*** Records provided ***
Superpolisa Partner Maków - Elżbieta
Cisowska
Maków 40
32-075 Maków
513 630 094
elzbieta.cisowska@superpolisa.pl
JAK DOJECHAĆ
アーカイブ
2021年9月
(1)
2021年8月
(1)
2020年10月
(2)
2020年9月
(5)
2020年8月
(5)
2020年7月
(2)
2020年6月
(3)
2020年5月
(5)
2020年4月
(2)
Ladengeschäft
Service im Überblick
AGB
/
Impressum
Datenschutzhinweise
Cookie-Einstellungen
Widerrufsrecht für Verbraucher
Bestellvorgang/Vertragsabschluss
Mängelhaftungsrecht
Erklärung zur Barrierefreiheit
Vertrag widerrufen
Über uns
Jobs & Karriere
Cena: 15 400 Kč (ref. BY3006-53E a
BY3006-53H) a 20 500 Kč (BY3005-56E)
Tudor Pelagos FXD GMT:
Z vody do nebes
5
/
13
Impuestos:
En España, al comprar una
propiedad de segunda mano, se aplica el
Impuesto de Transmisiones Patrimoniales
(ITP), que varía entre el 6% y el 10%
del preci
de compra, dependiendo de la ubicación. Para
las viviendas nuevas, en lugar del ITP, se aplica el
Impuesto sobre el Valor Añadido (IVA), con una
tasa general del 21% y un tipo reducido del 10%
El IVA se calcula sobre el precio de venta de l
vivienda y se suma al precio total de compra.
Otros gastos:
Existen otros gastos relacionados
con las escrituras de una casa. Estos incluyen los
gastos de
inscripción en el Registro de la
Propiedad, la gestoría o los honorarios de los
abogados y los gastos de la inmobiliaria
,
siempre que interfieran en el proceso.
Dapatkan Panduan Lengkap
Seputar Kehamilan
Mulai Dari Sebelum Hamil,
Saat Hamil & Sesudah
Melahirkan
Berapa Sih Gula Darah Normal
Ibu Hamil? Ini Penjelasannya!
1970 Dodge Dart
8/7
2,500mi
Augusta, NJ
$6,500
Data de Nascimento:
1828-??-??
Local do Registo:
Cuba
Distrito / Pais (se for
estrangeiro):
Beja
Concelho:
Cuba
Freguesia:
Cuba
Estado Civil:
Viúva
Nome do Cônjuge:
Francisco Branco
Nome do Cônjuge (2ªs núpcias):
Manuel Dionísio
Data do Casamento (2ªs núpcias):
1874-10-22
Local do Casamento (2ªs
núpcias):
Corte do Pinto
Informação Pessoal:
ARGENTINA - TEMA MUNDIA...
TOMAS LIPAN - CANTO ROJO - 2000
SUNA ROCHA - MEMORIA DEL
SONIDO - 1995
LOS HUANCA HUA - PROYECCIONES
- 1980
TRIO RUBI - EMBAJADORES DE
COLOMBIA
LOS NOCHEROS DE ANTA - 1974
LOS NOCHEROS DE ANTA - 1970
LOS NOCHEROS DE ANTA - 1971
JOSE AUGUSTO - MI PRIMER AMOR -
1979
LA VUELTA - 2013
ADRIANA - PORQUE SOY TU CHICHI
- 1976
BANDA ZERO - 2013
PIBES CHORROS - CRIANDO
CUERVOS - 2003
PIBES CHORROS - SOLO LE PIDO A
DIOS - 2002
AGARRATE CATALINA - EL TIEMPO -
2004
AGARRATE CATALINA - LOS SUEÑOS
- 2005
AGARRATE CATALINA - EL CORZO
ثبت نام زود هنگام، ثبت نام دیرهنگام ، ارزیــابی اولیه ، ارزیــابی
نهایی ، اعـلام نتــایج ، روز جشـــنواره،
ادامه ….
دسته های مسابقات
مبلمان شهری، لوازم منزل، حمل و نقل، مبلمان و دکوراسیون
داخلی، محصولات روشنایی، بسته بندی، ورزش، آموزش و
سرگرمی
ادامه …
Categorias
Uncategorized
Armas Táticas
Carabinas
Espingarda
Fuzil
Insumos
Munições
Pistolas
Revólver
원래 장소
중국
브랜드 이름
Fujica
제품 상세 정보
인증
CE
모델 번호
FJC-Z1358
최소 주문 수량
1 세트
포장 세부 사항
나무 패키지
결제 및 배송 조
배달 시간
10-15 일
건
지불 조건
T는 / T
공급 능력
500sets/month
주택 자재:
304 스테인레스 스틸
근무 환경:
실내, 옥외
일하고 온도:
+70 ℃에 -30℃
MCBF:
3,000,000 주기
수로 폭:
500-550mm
*** End of Records provided ***
Exercise prompt: From the data, pick out every line that includes "Local".

Answer for the task:
Local do Registo:
Local do Casamento (2ªs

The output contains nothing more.